____ RECORDS SHOWN
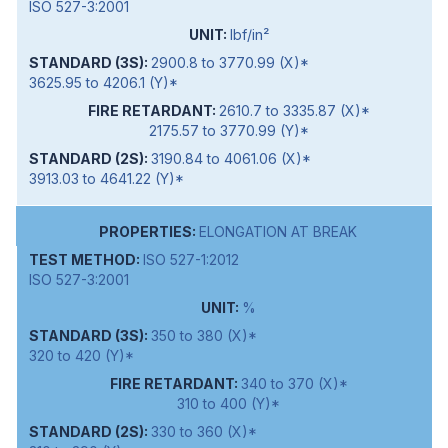
ISO 527-3:2001
lbf/in²
2900.8 to 3770.99 (X)*
3625.95 to 4206.1 (Y)*
2610.7 to 3335.87 (X)*
2175.57 to 3770.99 (Y)*
3190.84 to 4061.06 (X)*
3913.03 to 4641.22 (Y)*
ELONGATION AT BREAK
ISO 527-1:2012
ISO 527-3:2001
%
350 to 380 (X)*
320 to 420 (Y)*
340 to 370 (X)*
310 to 400 (Y)*
330 to 360 (X)*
________
Your copy of the records must be exact and must contain no pictures.

ISO 527-3:2001
lbf/in²
2900.8 to 3770.99 (X)*
3625.95 to 4206.1 (Y)*
2610.7 to 3335.87 (X)*
2175.57 to 3770.99 (Y)*
3190.84 to 4061.06 (X)*
3913.03 to 4641.22 (Y)*
ELONGATION AT BREAK
ISO 527-1:2012
ISO 527-3:2001
%
350 to 380 (X)*
320 to 420 (Y)*
340 to 370 (X)*
310 to 400 (Y)*
330 to 360 (X)*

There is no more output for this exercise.